Why We Are Not Done with World War I

Audio of this blog entry available here:

I was at a lovely dinner with some other novelists recently (after a long hiatus from that world) and one of my dining companions, whose sharp narrative style I admire a lot and envy a little, told me: “I can’t publish my Victorian novels traditionally because publishers keep telling me that they only want World War II.”

Not only Victorian novels. World War One has apparently gone out of fashion too. Of course the centenary – the one the Irish Times said I “got out my novel in time for” – has passed. White Feathers did indeed come out in August 2014, bang on almost 100 years after England declared war on Germany for the first time. But now the centenary of the 1918 armistice has passed, as has the 101st anniversary of a post-war snap pre-Christmas general election, which was marked almost precisely on the day by the holding of…another snap pre-Christmas general election, the less said of which the better.

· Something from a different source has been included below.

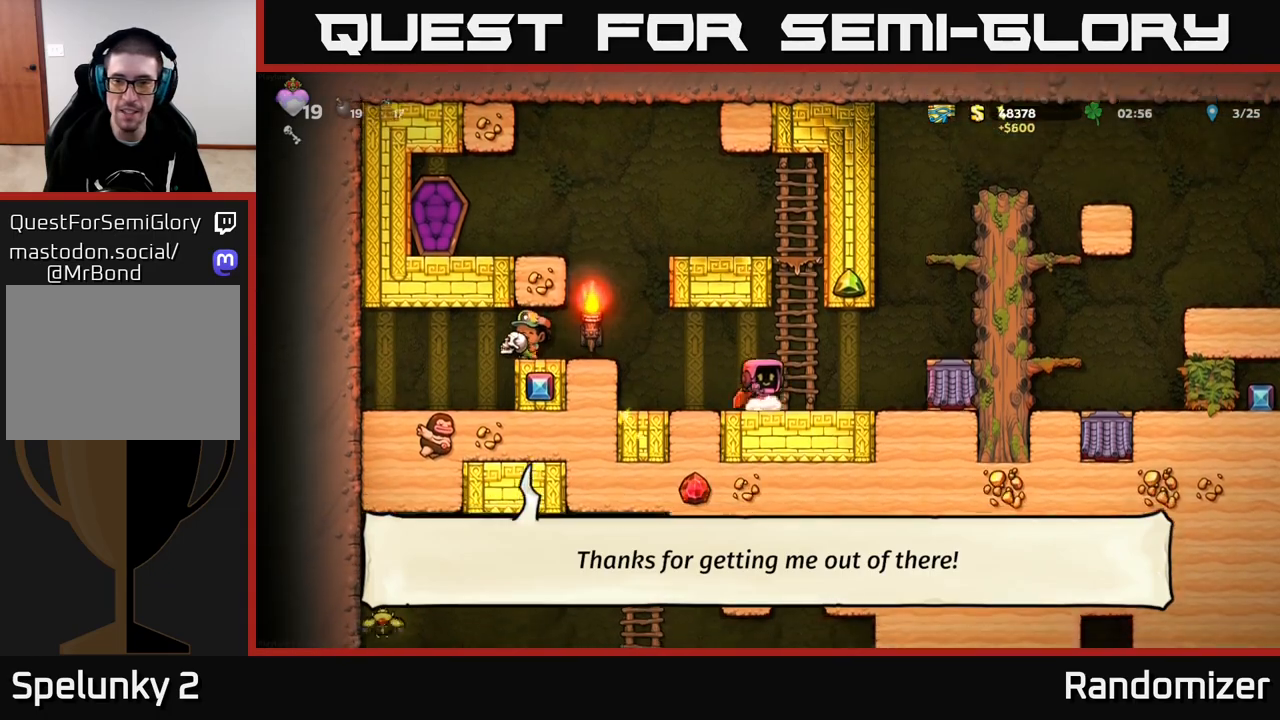
{"buttons": ["A"], "left_stick": "right", "right_stick": "center", "events": [[183, "A", "down"], [317, "A", "up"], [383, "A", "down"]]}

(The first election features in Lucia’s War, btw, as a background detail. I don’t bother mentioning the outcome – Tories lost by a huge margin – as protags are far too busy doing… other stuff.)

So, we’ve all moved on. Readers don’t want all that WWI stuff any more. It’s too long ago. Too irrelevant. Too often repeating the same themes. Is that right?

I insert exhibit A into my argument for the contrary:

poppy-costume-at-tranmere

For those who cannot see the picture, or just can’t bear to look, the above illustration (from the website footballburp.com) is a giant, felt, human poppy walking on a football pitch accompanied by a security guard of some description. I respectfully submit that as long as people feel compelled to dress up in this manner in a public place, we are not done with World War I.

Reverberations

Also to treat this massive, traumatic four-year series of events as a self-contained unit of history is narrow and nationalistic; it disregards how this war re-drew the map of the world and nudged at history. How it changed the course of Irish nationalism, how it started what became the horrorshow of the Israeli-Palestinian conflict, how it created unrest in the Arab world through broken promises, and set its peoples against each other. How it showed the loyal Commonwealth states in the West Indies that Britain did not care a whit for their interests and used them as fodder. And that’s just the Allied side. We are not done with WWI because the people of these regions live with the trauma caused by these decisions. Ruqaya Izzidien and Isabella Hammad are two novelists recently tackling these subjects and I warmly recommend their material. Martine Madden has also written powerfully of the Armenian genocide of 1915.

Conclusion

I see little evidence that readers are no longer interested in World War I. Bored with the anodyne “boy in the trenches / girl at home, then goes out for the war effort” fables perhaps, but the deep themes and the political undertones are still relevant to readers. It gives me some cheer to know I am publishing Lucia’s War independently (and to high standards) as I don’t have to worry about this hurdle. It is my hope that I can continue to reach these readers and that they enjoy my next novel when it comes out.